As many of you know, I am a big fan of Twitter. Through its cyber-witchcraft I keep in contact with old friends and converse with strange people I never have, and probably never will, meet. People with beards, people with hats, people with kids, people with cats. It’s an interesting place filled with interesting people. Recently, one of the myriad of misfits, misanthropes, malcontents and musers I follow posted something on their blog. The person in question is a lady operating under the pseudonym of Porridgebrain. She’s one of those artsy types. She draws, she knits, she takes fancy artistic photographs, she also writes. Her blog hosted a wee writing workshop thing until it fell by the wayside last October. It has now, however, been raised from the grave. Once a fortnight a word is posted people write things based on that word, fun is had by all. Last Monday she threw up a post with the prompt of Second, and I thought I’d have a bash at it.
There were a variety of “seconds” I could have chosen to write about, two of which occurred this weekend. I could have chosen to talk about my second time out for social drinks with the people I work with. I could have told you about the discussions of terrible chat up lines, the general off-colour humour. I could have moaned about an ambient temperature sufficient to freeze a man’s blood in his veins. I could even have talked about a discussion I had on my way back to the train station, an essay on just how the Queen would dance if she were to attended a rave. But I decided against it.
I could have described in lurid detail my second meeting with the incorrigible “Brighton Dave” and our wacky adventures through London, cumulating in boisterous rock high-jinks in Islington. I could have gone on to exaggerate the journey home in the falling snow and gathering “weather.” How I feared the trains being cancelled, leaving me trapped in Paddington Station all night. Forcing me to fend off roving tramps who wanted to tear me to pieces and feast upon my gamy flesh, as that is what I am lead to believe the tramps of Old London Town eat: the meat of the lost and unsuspecting. I could have talked of the terror of the wild, untameable bears that rove the station jonesing for a marmalade fix, their eyes bleary and blood-shot, caring only for the next hit of that insidious preserve and mauling all those who cannot provide it. But once again, I decided against it.
There was even the possibility of exploring my feelings on always coming second in life, forever cursed to be just slightly above average. Never tasting the sweet and heady flavours of victory always being piped to the post. Of feeling myself to be a fraud, knowing full well that there’s someone out there who can beat me at whatever I turn my hand to. But this is something that would be too self-indulgent for my tastes, something boring and to which the vast majority of the world is more than familiar with. So I decided against that as well.

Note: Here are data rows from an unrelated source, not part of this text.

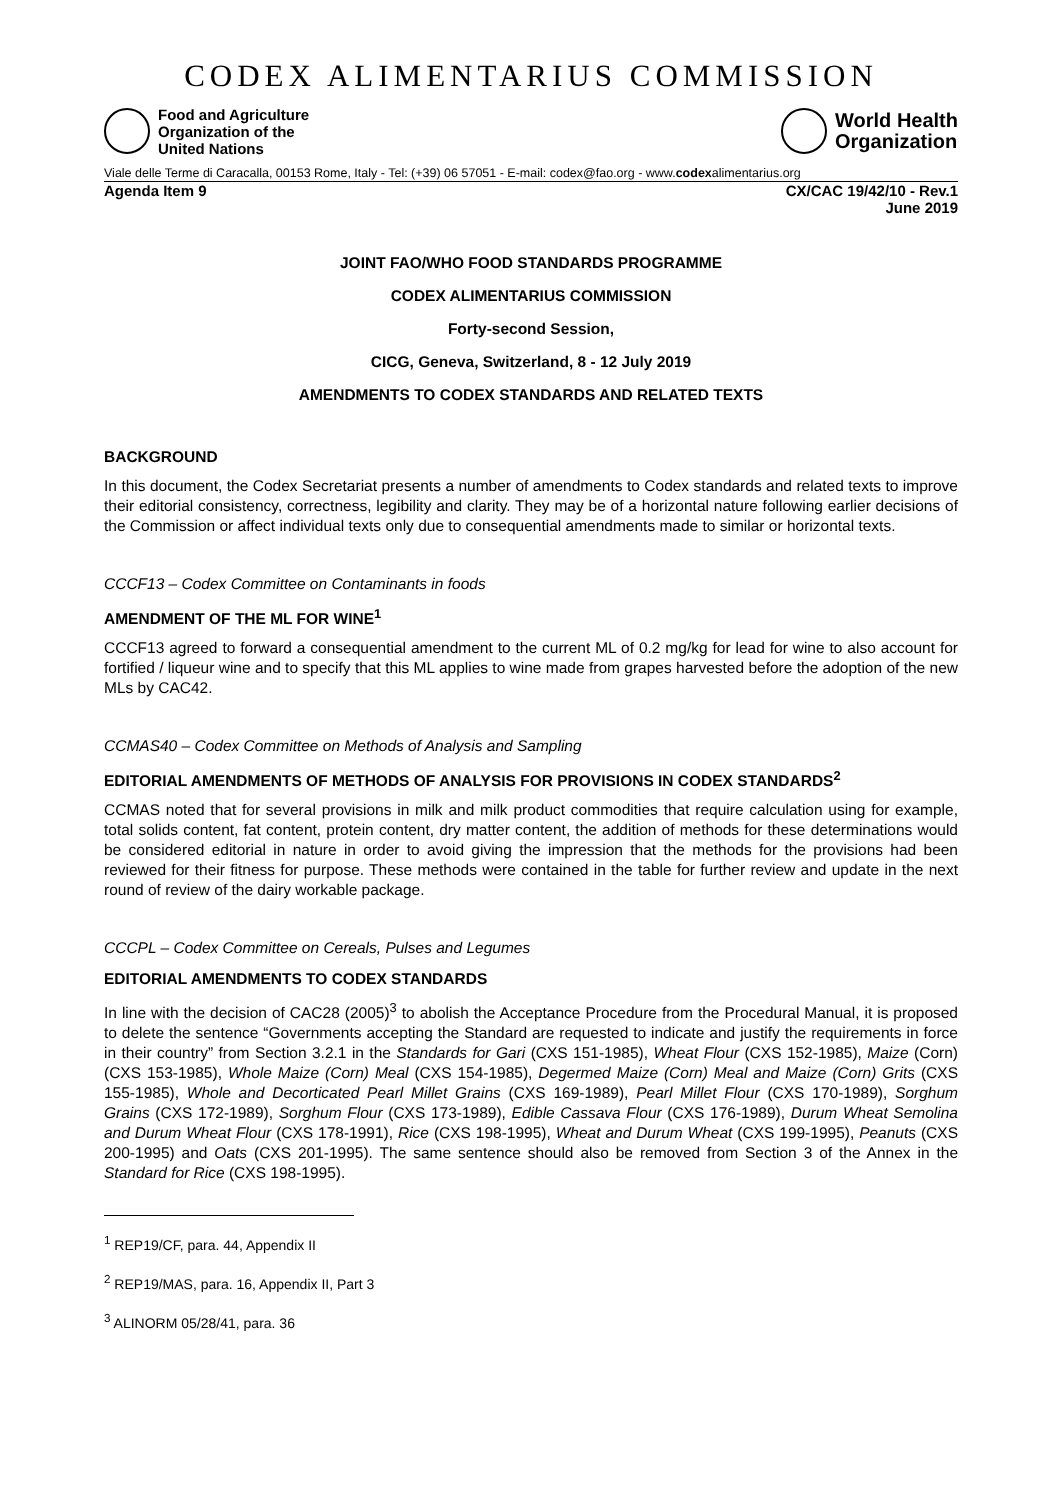CODEX ALIMENTARIUS COMMISSION
Food and Agriculture
Organization of the
United Nations
World Health
Organization
Viale delle Terme di Caracalla, 00153 Rome, Italy - Tel: (+39) 06 57051 - E-mail: codex@fao.org - www.codexalimentarius.org
Agenda Item 9 CX/CAC 19/42/10 - Rev.1
June 2019
JOINT FAO/WHO FOOD STANDARDS PROGRAMME
CODEX ALIMENTARIUS COMMISSION
Forty-second Session,
CICG, Geneva, Switzerland, 8 - 12 July 2019
AMENDMENTS TO CODEX STANDARDS AND RELATED TEXTS
BACKGROUND
In this document, the Codex Secretariat presents a number of amendments to Codex standards and related texts to improve their editorial consistency, correctness, legibility and clarity. They may be of a horizontal nature following earlier decisions of the Commission or affect individual texts only due to consequential amendments made to similar or horizontal texts.
CCCF13 – Codex Committee on Contaminants in foods
AMENDMENT OF THE ML FOR WINE<sup>1</sup>
CCCF13 agreed to forward a consequential amendment to the current ML of 0.2 mg/kg for lead for wine to also account for fortified / liqueur wine and to specify that this ML applies to wine made from grapes harvested before the adoption of the new MLs by CAC42.
CCMAS40 – Codex Committee on Methods of Analysis and Sampling
EDITORIAL AMENDMENTS OF METHODS OF ANALYSIS FOR PROVISIONS IN CODEX STANDARDS<sup>2</sup>
CCMAS noted that for several provisions in milk and milk product commodities that require calculation using for example, total solids content, fat content, protein content, dry matter content, the addition of methods for these determinations would be considered editorial in nature in order to avoid giving the impression that the methods for the provisions had been reviewed for their fitness for purpose. These methods were contained in the table for further review and update in the next round of review of the dairy workable package.
CCCPL – Codex Committee on Cereals, Pulses and Legumes
EDITORIAL AMENDMENTS TO CODEX STANDARDS
In line with the decision of CAC28 (2005)<sup>3</sup> to abolish the Acceptance Procedure from the Procedural Manual, it is proposed to delete the sentence “Governments accepting the Standard are requested to indicate and justify the requirements in force in their country” from Section 3.2.1 in the Standards for Gari (CXS 151-1985), Wheat Flour (CXS 152-1985), Maize (Corn) (CXS 153-1985), Whole Maize (Corn) Meal (CXS 154-1985), Degermed Maize (Corn) Meal and Maize (Corn) Grits (CXS 155-1985), Whole and Decorticated Pearl Millet Grains (CXS 169-1989), Pearl Millet Flour (CXS 170-1989), Sorghum Grains (CXS 172-1989), Sorghum Flour (CXS 173-1989), Edible Cassava Flour (CXS 176-1989), Durum Wheat Semolina and Durum Wheat Flour (CXS 178-1991), Rice (CXS 198-1995), Wheat and Durum Wheat (CXS 199-1995), Peanuts (CXS 200-1995) and Oats (CXS 201-1995). The same sentence should also be removed from Section 3 of the Annex in the Standard for Rice (CXS 198-1995).
<sup>1</sup> REP19/CF, para. 44, Appendix II
<sup>2</sup> REP19/MAS, para. 16, Appendix II, Part 3
<sup>3</sup> ALINORM 05/28/41, para. 36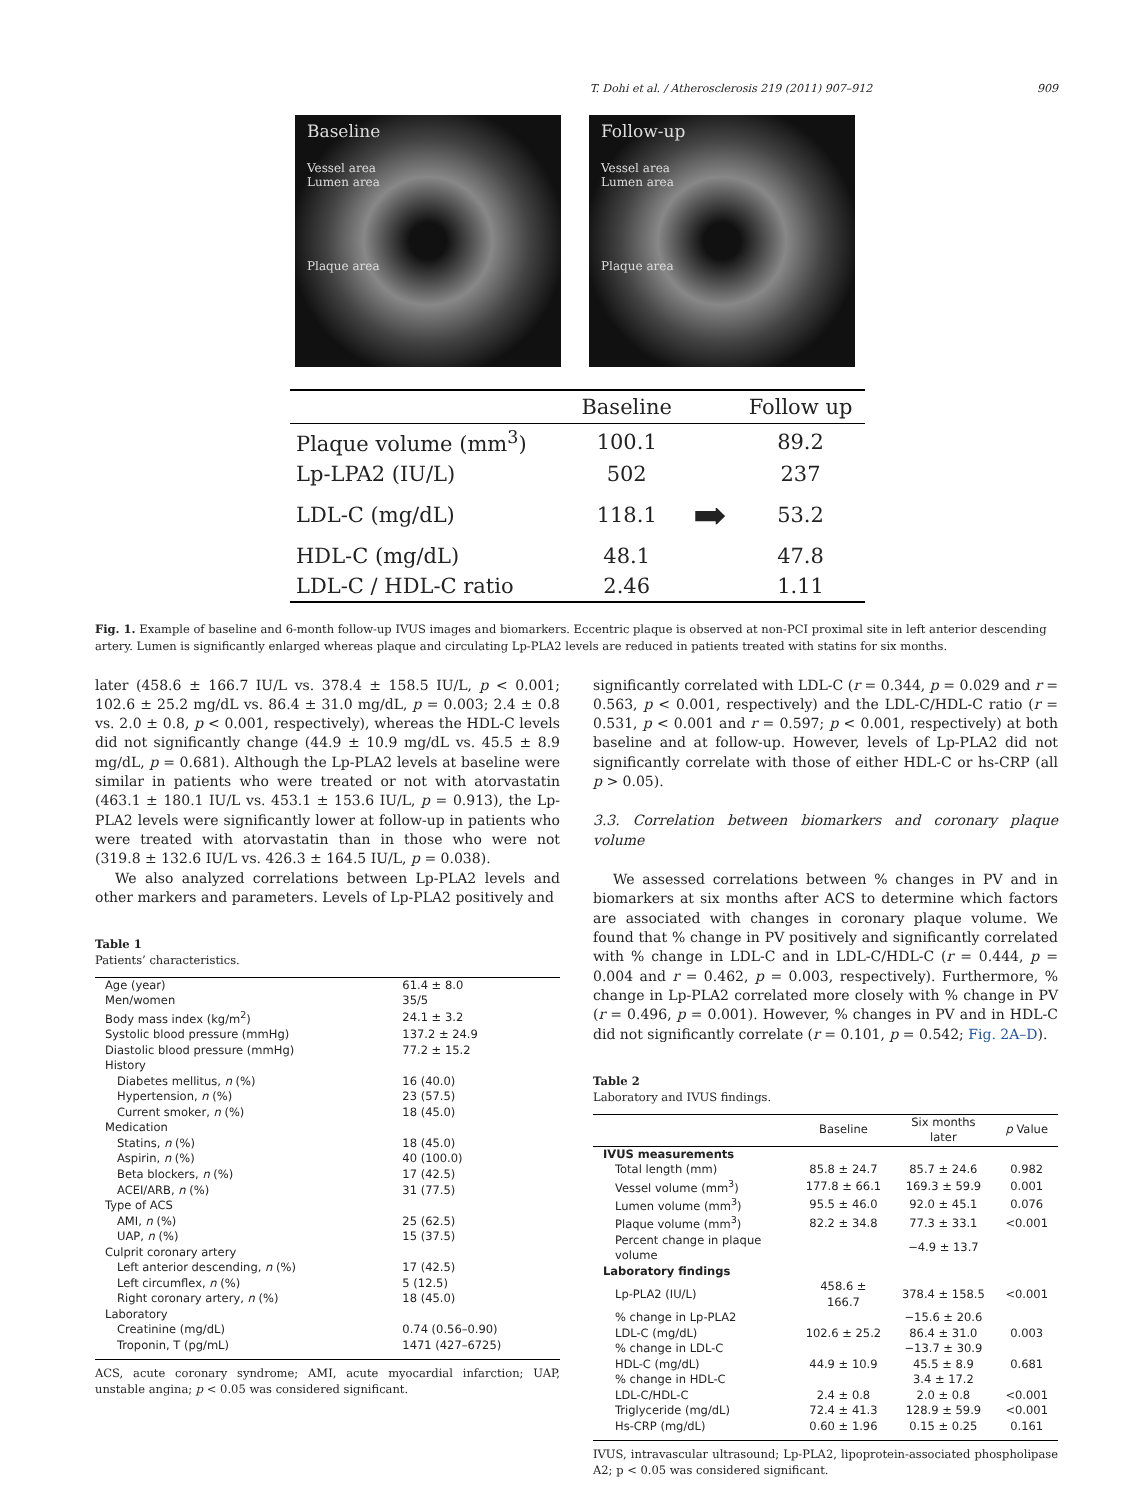T. Dohi et al. / Atherosclerosis 219 (2011) 907–912 909
Baseline
Vessel area
Lumen area
Plaque area
Follow-up
Vessel area
Lumen area
Plaque area
| | Baseline | | Follow up |
| --- | --- | --- | --- |
| Plaque volume (mm<sup>3</sup>) | 100.1 | | 89.2 |
| Lp-LPA2 (IU/L) | 502 | | 237 |
| LDL-C (mg/dL) | 118.1 | ➡ | 53.2 |
| HDL-C (mg/dL) | 48.1 | | 47.8 |
| LDL-C / HDL-C ratio | 2.46 | | 1.11 |
Fig. 1. Example of baseline and 6-month follow-up IVUS images and biomarkers. Eccentric plaque is observed at non-PCI proximal site in left anterior descending artery. Lumen is significantly enlarged whereas plaque and circulating Lp-PLA2 levels are reduced in patients treated with statins for six months.
later (458.6 ± 166.7 IU/L vs. 378.4 ± 158.5 IU/L, p < 0.001; 102.6 ± 25.2 mg/dL vs. 86.4 ± 31.0 mg/dL, p = 0.003; 2.4 ± 0.8 vs. 2.0 ± 0.8, p < 0.001, respectively), whereas the HDL-C levels did not significantly change (44.9 ± 10.9 mg/dL vs. 45.5 ± 8.9 mg/dL, p = 0.681). Although the Lp-PLA2 levels at baseline were similar in patients who were treated or not with atorvastatin (463.1 ± 180.1 IU/L vs. 453.1 ± 153.6 IU/L, p = 0.913), the Lp-PLA2 levels were significantly lower at follow-up in patients who were treated with atorvastatin than in those who were not (319.8 ± 132.6 IU/L vs. 426.3 ± 164.5 IU/L, p = 0.038).
We also analyzed correlations between Lp-PLA2 levels and other markers and parameters. Levels of Lp-PLA2 positively and
Table 1
Patients’ characteristics.
| Age (year) | 61.4 ± 8.0 |
| Men/women | 35/5 |
| Body mass index (kg/m<sup>2</sup>) | 24.1 ± 3.2 |
| Systolic blood pressure (mmHg) | 137.2 ± 24.9 |
| Diastolic blood pressure (mmHg) | 77.2 ± 15.2 |
| History | |
| Diabetes mellitus, n (%) | 16 (40.0) |
| Hypertension, n (%) | 23 (57.5) |
| Current smoker, n (%) | 18 (45.0) |
| Medication | |
| Statins, n (%) | 18 (45.0) |
| Aspirin, n (%) | 40 (100.0) |
| Beta blockers, n (%) | 17 (42.5) |
| ACEI/ARB, n (%) | 31 (77.5) |
| Type of ACS | |
| AMI, n (%) | 25 (62.5) |
| UAP, n (%) | 15 (37.5) |
| Culprit coronary artery | |
| Left anterior descending, n (%) | 17 (42.5) |
| Left circumflex, n (%) | 5 (12.5) |
| Right coronary artery, n (%) | 18 (45.0) |
| Laboratory | |
| Creatinine (mg/dL) | 0.74 (0.56–0.90) |
| Troponin, T (pg/mL) | 1471 (427–6725) |
ACS, acute coronary syndrome; AMI, acute myocardial infarction; UAP, unstable angina; p < 0.05 was considered significant.
significantly correlated with LDL-C (r = 0.344, p = 0.029 and r = 0.563, p < 0.001, respectively) and the LDL-C/HDL-C ratio (r = 0.531, p < 0.001 and r = 0.597; p < 0.001, respectively) at both baseline and at follow-up. However, levels of Lp-PLA2 did not significantly correlate with those of either HDL-C or hs-CRP (all p > 0.05).
3.3. Correlation between biomarkers and coronary plaque volume
We assessed correlations between % changes in PV and in biomarkers at six months after ACS to determine which factors are associated with changes in coronary plaque volume. We found that % change in PV positively and significantly correlated with % change in LDL-C and in LDL-C/HDL-C (r = 0.444, p = 0.004 and r = 0.462, p = 0.003, respectively). Furthermore, % change in Lp-PLA2 correlated more closely with % change in PV (r = 0.496, p = 0.001). However, % changes in PV and in HDL-C did not significantly correlate (r = 0.101, p = 0.542; Fig. 2A–D).
Table 2
Laboratory and IVUS findings.
| | Baseline | Six months later | p Value |
| --- | --- | --- | --- |
| IVUS measurements | | | |
| Total length (mm) | 85.8 ± 24.7 | 85.7 ± 24.6 | 0.982 |
| Vessel volume (mm<sup>3</sup>) | 177.8 ± 66.1 | 169.3 ± 59.9 | 0.001 |
| Lumen volume (mm<sup>3</sup>) | 95.5 ± 46.0 | 92.0 ± 45.1 | 0.076 |
| Plaque volume (mm<sup>3</sup>) | 82.2 ± 34.8 | 77.3 ± 33.1 | <0.001 |
| Percent change in plaque volume | | −4.9 ± 13.7 | |
| Laboratory findings | | | |
| Lp-PLA2 (IU/L) | 458.6 ± 166.7 | 378.4 ± 158.5 | <0.001 |
| % change in Lp-PLA2 | | −15.6 ± 20.6 | |
| LDL-C (mg/dL) | 102.6 ± 25.2 | 86.4 ± 31.0 | 0.003 |
| % change in LDL-C | | −13.7 ± 30.9 | |
| HDL-C (mg/dL) | 44.9 ± 10.9 | 45.5 ± 8.9 | 0.681 |
| % change in HDL-C | | 3.4 ± 17.2 | |
| LDL-C/HDL-C | 2.4 ± 0.8 | 2.0 ± 0.8 | <0.001 |
| Triglyceride (mg/dL) | 72.4 ± 41.3 | 128.9 ± 59.9 | <0.001 |
| Hs-CRP (mg/dL) | 0.60 ± 1.96 | 0.15 ± 0.25 | 0.161 |
IVUS, intravascular ultrasound; Lp-PLA2, lipoprotein-associated phospholipase A2; p < 0.05 was considered significant.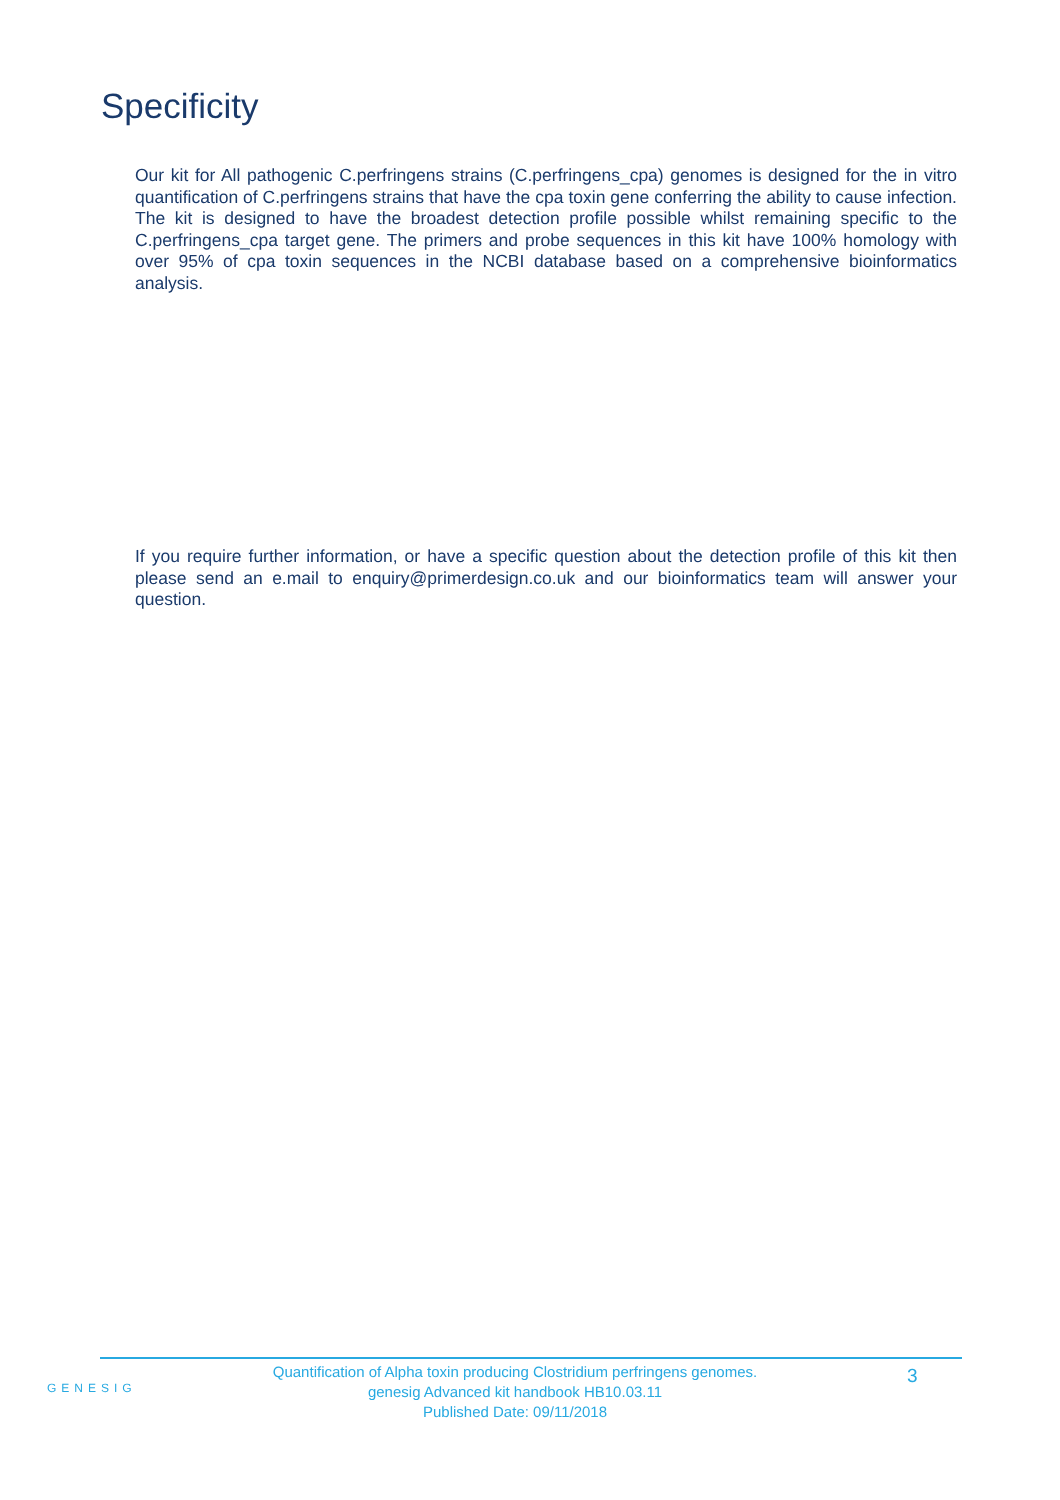Specificity
Our kit for All pathogenic C.perfringens strains (C.perfringens_cpa) genomes is designed for the in vitro quantification of C.perfringens strains that have the cpa toxin gene conferring the ability to cause infection. The kit is designed to have the broadest detection profile possible whilst remaining specific to the C.perfringens_cpa target gene. The primers and probe sequences in this kit have 100% homology with over 95% of cpa toxin sequences in the NCBI database based on a comprehensive bioinformatics analysis.
If you require further information, or have a specific question about the detection profile of this kit then please send an e.mail to enquiry@primerdesign.co.uk and our bioinformatics team will answer your question.
GENESIG
Quantification of Alpha toxin producing Clostridium perfringens genomes.
genesig Advanced kit handbook HB10.03.11
Published Date: 09/11/2018
3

In the end I didn’t write anything about the notion of second as a placing or occurrence. I found myself late one night scratching out something about time. Specifically about seconds. the SI unit of time, a fundamental. It took the form of a short poem. Now poetry is not something I have ever been particularly good at, nor something I have ever written much of. The last time I wrote a poem was in mid-2008 while in a pit of blackest depression and almost out of my mind on cheap whisky. They were dark times. The last time I wrote poetry sober was even longer ago, probably over a decade. I was a very different person back then. What I finally ended up with isn’t particularly arsty, it’s poorly structured, it meanders towards the point I’m trying to make without ever really getting close to it. It’s irreverent. It’s a bit sweary. It’s a bit miserable. It’s a bit like me really.
Seconds OutTick-tock, Tick-bloody-tock, Hear that noise? Yeah that insufferable ticking? That’s life that. Falling away in bits and pieces, Moment after curséd moment, Second after second falling away into the past. Seconds are bastards. Smug. I hate smug. Piled on top of each other, Minutes, Hours, Days. It all comes back to those bastard seconds! They’re thieves, Stealing away our lives, In little slivers of nothings, Till it’s all gone. They say time waits for no man, That strikes me as being a bit rude. Like I said: Seconds. Bastards.